Jeff Bezos, Amazon CEO and richest person in the world , has amassed his wealth by being creative and trying out unorthodox solutions to problems.

It seems he and his wife MacKenzie use the same approach for their children's education.

"We tried all sorts of things ... Mandarin lessons, the Singapore math program, and lots of clubs and sports with other neighborhood kids," MacKenzie told Vogue.

Learning a second language has been proven to offer educational benefits, and team activities help to create well-adjusted kids. But what exactly is the Singapore math program MacKenzie mentioned?

Singapore math is an approach to teaching mathematics in schools called the "mastery approach." It's particularly prevalent in Shanghai, China, and Singapore.

Under the mastery approach, students learn a specific concept before moving on to more complex ideas, in a rigidly linear progression, Alexei Vernitski , a senior lecturer at the University of Essex, wrote in The Conversation.

When using the mastery approach in Shanghai, students aren't broken into separate groups depending on their perceived intellectual abilities. Instead, students all perform the same work at the same time before mastering and advancing to the next concept together.
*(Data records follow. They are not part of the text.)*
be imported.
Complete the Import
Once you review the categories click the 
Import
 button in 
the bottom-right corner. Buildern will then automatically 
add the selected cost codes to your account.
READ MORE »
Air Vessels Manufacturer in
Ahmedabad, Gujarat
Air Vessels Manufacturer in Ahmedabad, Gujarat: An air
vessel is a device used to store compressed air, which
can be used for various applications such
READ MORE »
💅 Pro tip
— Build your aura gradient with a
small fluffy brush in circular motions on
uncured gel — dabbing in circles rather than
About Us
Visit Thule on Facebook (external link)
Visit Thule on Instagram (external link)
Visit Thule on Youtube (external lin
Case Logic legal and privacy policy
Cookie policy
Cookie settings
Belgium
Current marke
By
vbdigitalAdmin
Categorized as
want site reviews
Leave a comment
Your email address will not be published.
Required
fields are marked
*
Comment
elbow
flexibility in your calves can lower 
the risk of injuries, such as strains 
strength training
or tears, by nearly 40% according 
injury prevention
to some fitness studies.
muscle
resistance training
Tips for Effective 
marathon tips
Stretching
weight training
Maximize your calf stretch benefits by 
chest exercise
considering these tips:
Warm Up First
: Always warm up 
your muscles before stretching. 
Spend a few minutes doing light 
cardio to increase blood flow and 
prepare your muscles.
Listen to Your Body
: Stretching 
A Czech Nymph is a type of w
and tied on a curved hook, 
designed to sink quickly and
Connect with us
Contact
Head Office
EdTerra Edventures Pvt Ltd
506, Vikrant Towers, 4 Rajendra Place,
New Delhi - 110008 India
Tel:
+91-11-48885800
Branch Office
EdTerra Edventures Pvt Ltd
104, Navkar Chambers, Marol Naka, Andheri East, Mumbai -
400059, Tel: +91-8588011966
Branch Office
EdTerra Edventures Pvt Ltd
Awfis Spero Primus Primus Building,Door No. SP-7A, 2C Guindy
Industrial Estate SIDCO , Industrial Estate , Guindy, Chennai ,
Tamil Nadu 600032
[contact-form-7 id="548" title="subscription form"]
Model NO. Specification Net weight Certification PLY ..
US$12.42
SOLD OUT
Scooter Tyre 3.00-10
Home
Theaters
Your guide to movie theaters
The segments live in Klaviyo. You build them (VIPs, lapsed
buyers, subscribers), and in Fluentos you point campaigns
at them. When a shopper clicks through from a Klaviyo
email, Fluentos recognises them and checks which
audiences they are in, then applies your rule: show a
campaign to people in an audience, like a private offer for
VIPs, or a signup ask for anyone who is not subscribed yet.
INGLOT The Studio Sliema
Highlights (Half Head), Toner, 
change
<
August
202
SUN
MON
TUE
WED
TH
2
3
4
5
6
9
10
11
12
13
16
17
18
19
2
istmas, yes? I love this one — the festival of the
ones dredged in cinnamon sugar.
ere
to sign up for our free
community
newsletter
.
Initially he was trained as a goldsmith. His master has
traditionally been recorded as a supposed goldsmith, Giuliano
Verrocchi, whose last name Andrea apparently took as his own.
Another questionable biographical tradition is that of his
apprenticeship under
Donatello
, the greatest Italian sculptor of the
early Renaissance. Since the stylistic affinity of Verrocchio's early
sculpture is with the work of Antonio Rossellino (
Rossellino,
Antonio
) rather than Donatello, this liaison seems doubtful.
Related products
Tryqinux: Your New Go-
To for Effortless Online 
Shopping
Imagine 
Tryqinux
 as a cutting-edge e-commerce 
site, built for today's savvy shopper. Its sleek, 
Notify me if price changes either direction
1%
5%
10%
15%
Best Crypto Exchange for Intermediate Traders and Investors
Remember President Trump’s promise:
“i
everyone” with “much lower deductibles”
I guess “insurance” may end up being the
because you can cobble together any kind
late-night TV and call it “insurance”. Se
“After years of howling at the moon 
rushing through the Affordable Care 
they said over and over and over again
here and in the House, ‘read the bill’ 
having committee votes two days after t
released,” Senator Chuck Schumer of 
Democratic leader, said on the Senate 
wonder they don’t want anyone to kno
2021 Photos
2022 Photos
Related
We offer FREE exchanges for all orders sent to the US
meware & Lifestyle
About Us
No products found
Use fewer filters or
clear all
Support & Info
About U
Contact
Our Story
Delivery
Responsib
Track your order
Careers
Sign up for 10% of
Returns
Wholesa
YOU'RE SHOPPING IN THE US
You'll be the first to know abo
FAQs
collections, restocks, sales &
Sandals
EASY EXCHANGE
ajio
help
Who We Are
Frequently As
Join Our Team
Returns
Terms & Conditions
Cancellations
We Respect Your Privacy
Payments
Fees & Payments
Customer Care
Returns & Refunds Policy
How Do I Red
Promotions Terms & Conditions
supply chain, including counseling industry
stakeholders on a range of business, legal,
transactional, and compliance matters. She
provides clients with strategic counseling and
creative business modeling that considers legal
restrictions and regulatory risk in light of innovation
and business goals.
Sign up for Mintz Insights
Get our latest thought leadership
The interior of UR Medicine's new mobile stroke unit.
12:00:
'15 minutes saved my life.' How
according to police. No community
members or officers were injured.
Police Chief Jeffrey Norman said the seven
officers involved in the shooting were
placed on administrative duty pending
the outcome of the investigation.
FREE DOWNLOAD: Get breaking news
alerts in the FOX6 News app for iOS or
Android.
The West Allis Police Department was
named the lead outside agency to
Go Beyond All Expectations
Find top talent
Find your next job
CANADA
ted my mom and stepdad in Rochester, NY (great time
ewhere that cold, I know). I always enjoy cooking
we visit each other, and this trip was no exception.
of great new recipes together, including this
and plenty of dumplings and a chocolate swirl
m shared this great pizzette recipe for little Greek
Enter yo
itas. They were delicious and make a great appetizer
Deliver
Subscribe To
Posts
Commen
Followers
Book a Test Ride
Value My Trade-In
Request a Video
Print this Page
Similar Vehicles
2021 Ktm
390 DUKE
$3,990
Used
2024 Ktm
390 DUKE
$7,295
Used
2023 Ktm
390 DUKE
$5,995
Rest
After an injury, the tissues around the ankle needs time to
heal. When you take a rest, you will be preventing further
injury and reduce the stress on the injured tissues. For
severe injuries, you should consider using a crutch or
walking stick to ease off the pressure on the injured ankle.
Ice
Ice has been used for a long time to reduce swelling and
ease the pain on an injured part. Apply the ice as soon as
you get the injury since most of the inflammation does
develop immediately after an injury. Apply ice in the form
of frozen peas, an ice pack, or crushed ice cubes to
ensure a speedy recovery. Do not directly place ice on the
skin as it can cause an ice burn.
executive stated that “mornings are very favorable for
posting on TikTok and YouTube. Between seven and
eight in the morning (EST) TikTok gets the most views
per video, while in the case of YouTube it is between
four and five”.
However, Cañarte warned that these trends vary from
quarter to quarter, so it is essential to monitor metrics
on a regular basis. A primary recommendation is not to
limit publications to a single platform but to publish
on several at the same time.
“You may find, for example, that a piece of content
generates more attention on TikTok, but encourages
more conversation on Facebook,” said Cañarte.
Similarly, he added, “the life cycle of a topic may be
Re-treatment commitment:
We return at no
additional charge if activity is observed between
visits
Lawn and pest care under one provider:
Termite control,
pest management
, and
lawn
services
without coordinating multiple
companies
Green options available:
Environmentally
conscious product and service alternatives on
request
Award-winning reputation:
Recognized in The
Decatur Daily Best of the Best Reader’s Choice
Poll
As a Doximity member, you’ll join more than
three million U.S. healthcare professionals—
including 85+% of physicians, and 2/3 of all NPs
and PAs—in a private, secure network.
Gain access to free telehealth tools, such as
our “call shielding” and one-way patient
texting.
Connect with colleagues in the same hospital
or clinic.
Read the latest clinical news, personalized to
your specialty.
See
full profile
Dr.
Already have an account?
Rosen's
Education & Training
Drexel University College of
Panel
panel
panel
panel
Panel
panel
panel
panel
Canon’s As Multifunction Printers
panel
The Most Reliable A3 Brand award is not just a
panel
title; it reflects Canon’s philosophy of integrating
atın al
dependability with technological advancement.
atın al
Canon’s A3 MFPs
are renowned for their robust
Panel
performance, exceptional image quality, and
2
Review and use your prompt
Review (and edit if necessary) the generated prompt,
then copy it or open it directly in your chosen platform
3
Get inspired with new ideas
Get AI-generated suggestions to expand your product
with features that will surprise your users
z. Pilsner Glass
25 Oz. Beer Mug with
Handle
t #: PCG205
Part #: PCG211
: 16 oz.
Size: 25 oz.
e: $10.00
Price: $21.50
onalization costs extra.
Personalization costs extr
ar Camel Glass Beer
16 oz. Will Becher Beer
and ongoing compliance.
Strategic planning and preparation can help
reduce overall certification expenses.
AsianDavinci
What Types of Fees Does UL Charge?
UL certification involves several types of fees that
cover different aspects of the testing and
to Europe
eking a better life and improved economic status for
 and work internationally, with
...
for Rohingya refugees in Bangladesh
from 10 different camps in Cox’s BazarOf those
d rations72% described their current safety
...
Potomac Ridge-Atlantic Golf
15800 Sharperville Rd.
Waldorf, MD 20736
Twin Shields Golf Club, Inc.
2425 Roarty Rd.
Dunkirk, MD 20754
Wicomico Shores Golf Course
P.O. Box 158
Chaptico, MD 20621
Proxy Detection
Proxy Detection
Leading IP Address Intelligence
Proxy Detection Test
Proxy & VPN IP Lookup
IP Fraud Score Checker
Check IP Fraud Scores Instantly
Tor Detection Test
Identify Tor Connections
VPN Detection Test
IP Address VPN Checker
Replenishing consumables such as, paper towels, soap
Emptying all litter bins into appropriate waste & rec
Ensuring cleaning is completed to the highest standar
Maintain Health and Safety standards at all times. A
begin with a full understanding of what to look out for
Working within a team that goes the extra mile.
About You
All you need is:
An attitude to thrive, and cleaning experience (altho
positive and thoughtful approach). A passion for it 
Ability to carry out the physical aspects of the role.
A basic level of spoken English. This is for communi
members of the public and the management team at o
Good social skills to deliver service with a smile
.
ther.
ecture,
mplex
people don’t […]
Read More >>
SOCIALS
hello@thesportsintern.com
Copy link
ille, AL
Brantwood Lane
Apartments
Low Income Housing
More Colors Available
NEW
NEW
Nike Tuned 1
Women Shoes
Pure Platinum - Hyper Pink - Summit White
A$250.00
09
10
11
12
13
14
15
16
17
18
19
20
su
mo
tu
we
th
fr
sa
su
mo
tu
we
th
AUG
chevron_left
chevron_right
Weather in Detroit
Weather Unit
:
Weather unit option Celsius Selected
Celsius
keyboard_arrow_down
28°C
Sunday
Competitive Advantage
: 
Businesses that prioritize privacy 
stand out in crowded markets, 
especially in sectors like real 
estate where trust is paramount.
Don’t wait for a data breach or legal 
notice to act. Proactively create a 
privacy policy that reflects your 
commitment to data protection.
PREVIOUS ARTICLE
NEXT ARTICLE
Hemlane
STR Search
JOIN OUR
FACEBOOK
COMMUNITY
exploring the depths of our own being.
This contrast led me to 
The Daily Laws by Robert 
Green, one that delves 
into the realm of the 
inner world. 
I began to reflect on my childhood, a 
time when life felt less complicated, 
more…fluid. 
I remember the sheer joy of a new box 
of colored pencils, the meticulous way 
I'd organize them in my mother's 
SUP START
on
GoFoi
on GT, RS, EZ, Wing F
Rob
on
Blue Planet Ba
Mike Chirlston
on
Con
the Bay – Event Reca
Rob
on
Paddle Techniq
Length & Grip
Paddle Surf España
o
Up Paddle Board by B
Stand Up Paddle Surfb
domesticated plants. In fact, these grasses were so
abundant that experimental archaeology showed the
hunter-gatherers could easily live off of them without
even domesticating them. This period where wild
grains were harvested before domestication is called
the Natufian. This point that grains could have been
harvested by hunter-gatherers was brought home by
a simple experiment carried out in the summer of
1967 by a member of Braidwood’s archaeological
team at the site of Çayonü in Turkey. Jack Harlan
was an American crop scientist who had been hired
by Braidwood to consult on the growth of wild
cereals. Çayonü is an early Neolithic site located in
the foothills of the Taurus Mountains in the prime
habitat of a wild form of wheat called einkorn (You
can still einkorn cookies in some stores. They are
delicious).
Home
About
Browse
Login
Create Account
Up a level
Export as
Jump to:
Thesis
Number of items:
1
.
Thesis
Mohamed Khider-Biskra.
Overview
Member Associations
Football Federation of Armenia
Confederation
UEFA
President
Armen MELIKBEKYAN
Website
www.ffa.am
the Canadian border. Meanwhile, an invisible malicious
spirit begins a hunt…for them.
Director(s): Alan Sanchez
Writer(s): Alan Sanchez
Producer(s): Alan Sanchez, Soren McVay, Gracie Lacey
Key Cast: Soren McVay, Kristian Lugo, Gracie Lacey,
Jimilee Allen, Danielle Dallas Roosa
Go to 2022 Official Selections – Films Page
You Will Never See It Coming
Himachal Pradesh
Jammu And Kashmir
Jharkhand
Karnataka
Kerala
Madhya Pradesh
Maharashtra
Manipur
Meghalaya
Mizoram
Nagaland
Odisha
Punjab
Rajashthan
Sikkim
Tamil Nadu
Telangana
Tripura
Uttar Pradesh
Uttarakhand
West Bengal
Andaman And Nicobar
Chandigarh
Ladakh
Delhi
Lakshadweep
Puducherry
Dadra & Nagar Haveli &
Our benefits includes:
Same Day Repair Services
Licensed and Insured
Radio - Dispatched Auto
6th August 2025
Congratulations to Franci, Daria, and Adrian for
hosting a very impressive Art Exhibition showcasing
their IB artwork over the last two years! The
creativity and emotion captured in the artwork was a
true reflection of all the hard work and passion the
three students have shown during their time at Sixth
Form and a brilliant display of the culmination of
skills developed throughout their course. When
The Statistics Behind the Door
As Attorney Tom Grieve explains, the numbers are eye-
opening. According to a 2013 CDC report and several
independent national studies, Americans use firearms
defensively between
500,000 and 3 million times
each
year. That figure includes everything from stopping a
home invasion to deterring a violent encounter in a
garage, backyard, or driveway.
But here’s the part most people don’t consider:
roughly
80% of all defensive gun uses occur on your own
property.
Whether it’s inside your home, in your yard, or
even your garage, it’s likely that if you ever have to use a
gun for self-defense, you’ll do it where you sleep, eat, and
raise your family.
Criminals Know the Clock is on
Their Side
By contrast, US schools teach math using the "mindset approach," which aims to teach students to have a more intuitive understanding of math concepts and starts with a broader concept before breaking down a math problem into the specific steps for solving.

For example, "A mindset-approach teacher can introduce addition via joining two heaps of cardboard counters (or other props) together, explore properties of addition via activities, and only then break the process of adding numbers into procedural steps," Vernitski explained.

A 2015 study of 140 schools in the UK by the UCL Institute of Education and Cambridge University found that the mastery approach improved the speed with which students learned math skills.

And on the 2015 PISA - a world-wide exam that tests 15-year-old in math, science, and reading - Singapore was the top-performing country in each subject.

Though unconventional in American schools, the Bezos family could be giving their kids an advantage in math.